Luísa de Jesus: a primeira assassina em série portuguesa

Não seria infortúnio suficiente ser abandonado na chamada roda dos expostos ou roda dos enjeitados? Este mecanismo giratório, em forma de tambor, era instalado sobretudo em conventos e hospitais. Ficava embutido na parede, permitindo a quem deixava o recém-nascido não ser visto por quem o recolhia. Antes de partir, a pessoa tocava a sineta para alertar que se encontrava um bebé na roda. Este era depois retirado pelas religiosas ou enfermeiras que se encontrassem no local.

Luísa de Jesus nasceu a 10 de dezembro de 1748 em Figueira de Lorvão, município de Penacova. Era uma mulher de classe baixa, que tinha como ofício transportar mercadorias. Acredita-se que foi esse trabalho que lhe permitiu recolher, em seu nome e também em nome de outras pessoas, cerca de 33 crianças, abandonadas na Casa da Roda de Coimbra. Seria Luísa uma alma generosa ou uma colecionadora de seres indefesos?

Naquele tempo, as famílias que adotavam recebiam uma quantia de cerca de 600 réis (hoje em dia, menos de cinco cêntimos), um enxoval e meio metro de um tecido grosso de algodão. Luísa recolhia os bebés, recebendo em troca a contrapartida definida. Depois de sair, asfixiava-as e enterrava os seus pequenos corpos.

Não é conhecido o motivo que levou Luísa a cometer tais crimes. Especula-se, contudo, que era movida unicamente pela compensação financeira.

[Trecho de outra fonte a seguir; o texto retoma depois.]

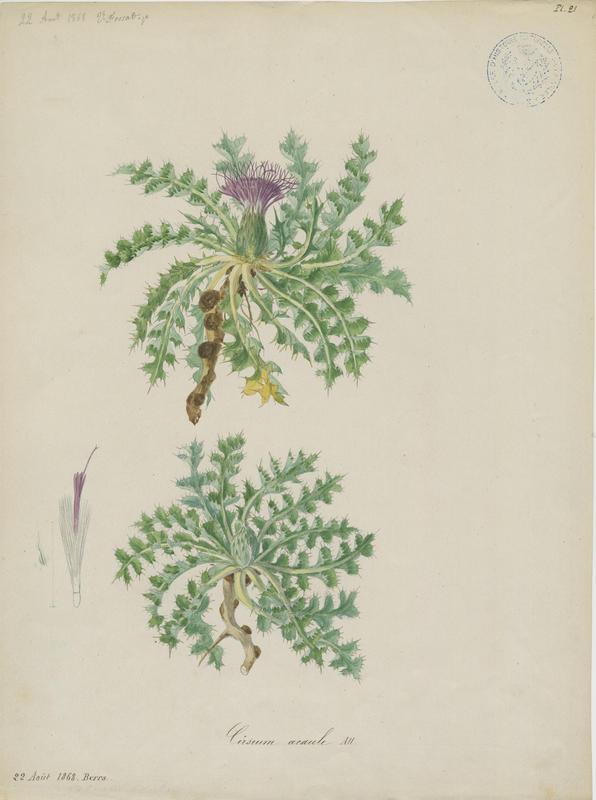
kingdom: Plantae
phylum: Tracheophyta
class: Magnoliopsida
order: Asterales
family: Asteraceae
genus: Cirsium
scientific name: Cirsium acaule
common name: Dwarf thistle
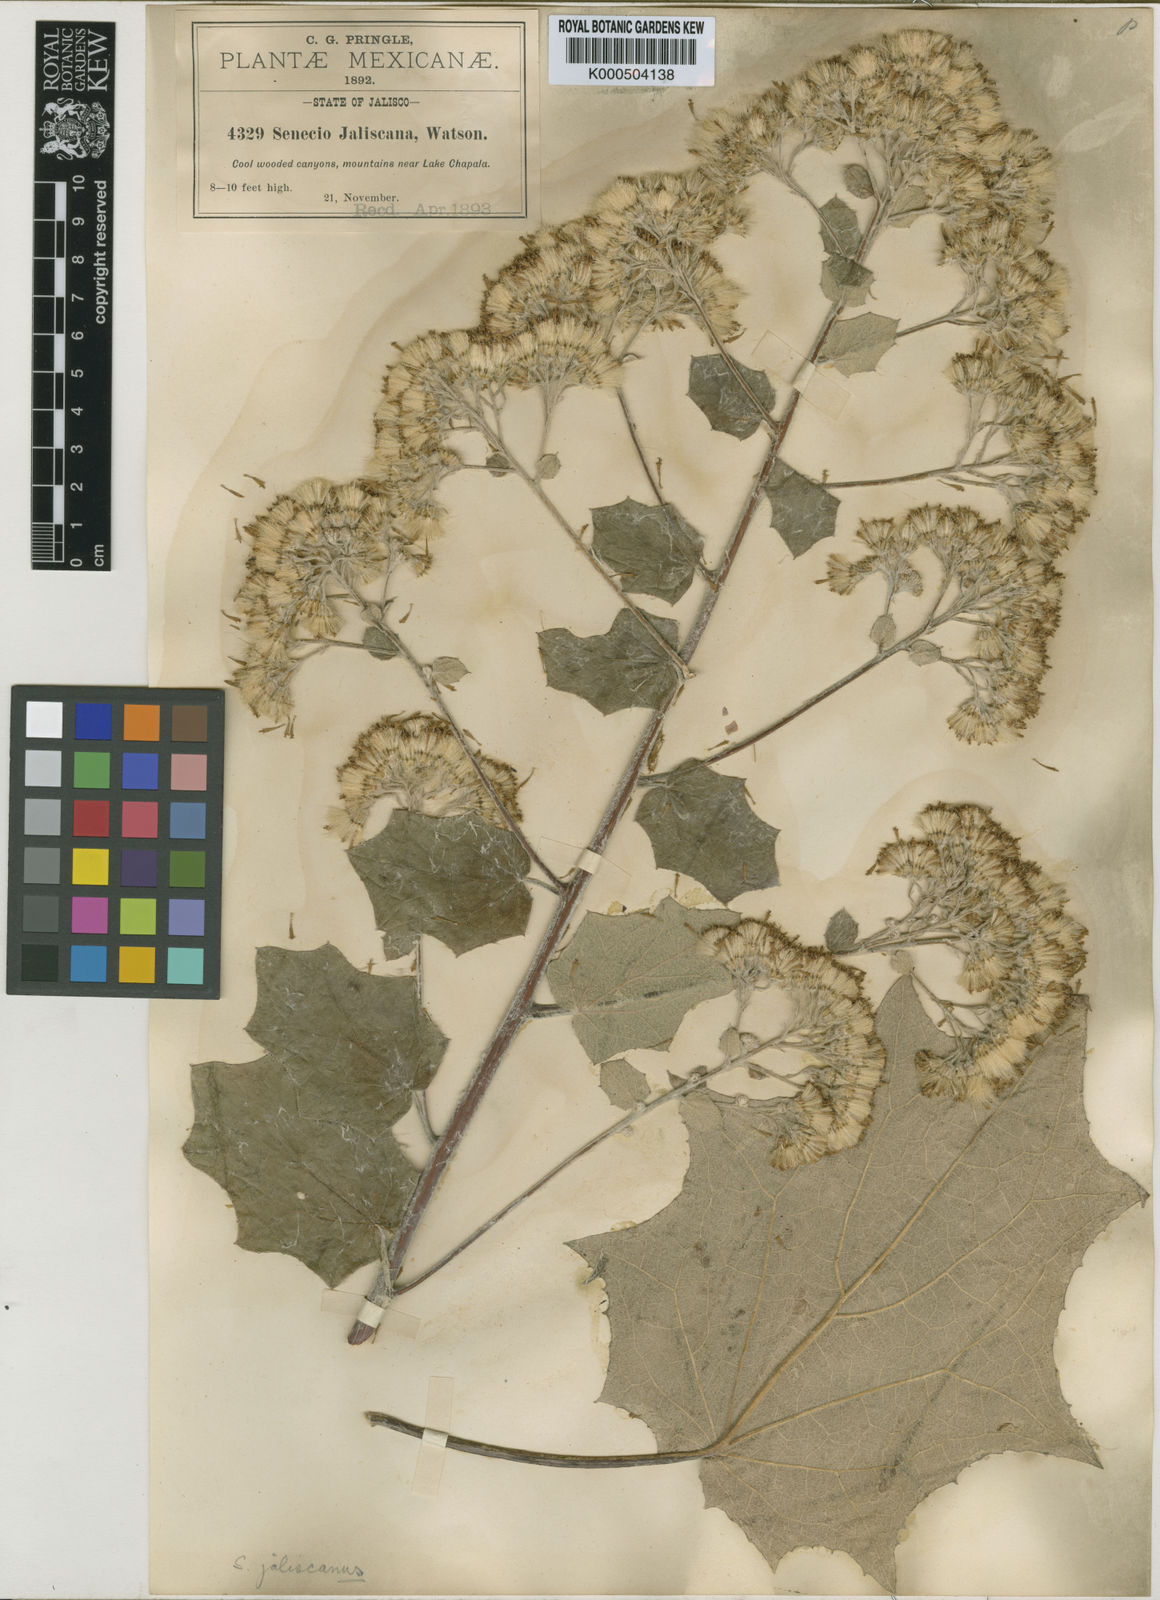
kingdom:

O esquema montado por Luísa poderia ter perdurado, mas, em abril de 1772, os crimes foram descobertos, quando a freira Angélica Maria, no Monte-Arroio, tropeçou num dos corpos, enterrado à superfície, talvez por pressa ou descuido. Foram levadas a cabo escavações e encontrados mais dois corpos que evidenciavam sinais de estrangulamento. Luísa foi de imediato considerada suspeita, acabando por confessar o assassinato dos três bebés encontrados.

Foi dada continuidade à investigação, que determinou que Luísa cedia moradas e nomes falsos, e que nenhuma das crianças que recolheu tinha de facto sido entregue às famílias. Os crimes foram facilitados pelo laço de confiança que tinha com a ama Margarida Joaquina e com a diretora da Casa da Roda, Leocádia Maria da Conceição, que fez com que nunca confirmassem as informações cedidas por Luísa. Ambas foram detidas pelo que, nos dias de hoje, seria considerada «negligência criminosa». No entanto, foram posteriormente libertadas. Detido foi também o advogado Pascoal Luís Ferreira da Silva, responsável por registar as certidões dos recém-nascidos no cartório, e que nunca confirmou a veracidade dos dados fornecidos por Luísa. Todavia, apesar da acusação, nunca foi provado o seu envolvimento nos crimes, tendo sido absolvido.

Nas escavações no Monte-Arroio, foram descobertos mais 12 corpos. As buscas avançaram para a habitação de Luísa, onde foram recuperados mais 18 cadáveres de recém-nascidos, dez deles enterrados e oito desmembrados e em potes. No total, foram resgatados 33 corpos, contudo, nos registos da Casa da Roda de Coimbra, consta a informação de que foram adotados por Luísa 34 bebés. Esta última criança nunca foi encontrada.

Luísa de Jesus declarou-se culpada pelo assassinato de 28 crianças e, a 1 de julho de 1772, foi condenada a percorrer as ruas com uma corda ao pescoço, enquanto os seus crimes eram lidos em voz alta, para que toda a multidão ouvisse. Foi queimada com uma tenaz em brasa, e as suas mãos foram amputadas. Antes de ser queimada em sede de execução pública, foi garroteada. Tinha apenas 23 anos.

Considerada a primeira assassina em série portuguesa, foi também a última mulher a ser executada em Portugal. Os seus crimes deram origem a um romance (A Assassina da Roda, de Rute de Carvalho Serra) e à peça de teatro Luiza de Jesus – A Assassina da Roda, que esteve em cena no Teatro da Trindade em 2021. Infelizes aqueles cujo destino se cruzou com Luísa de Jesus.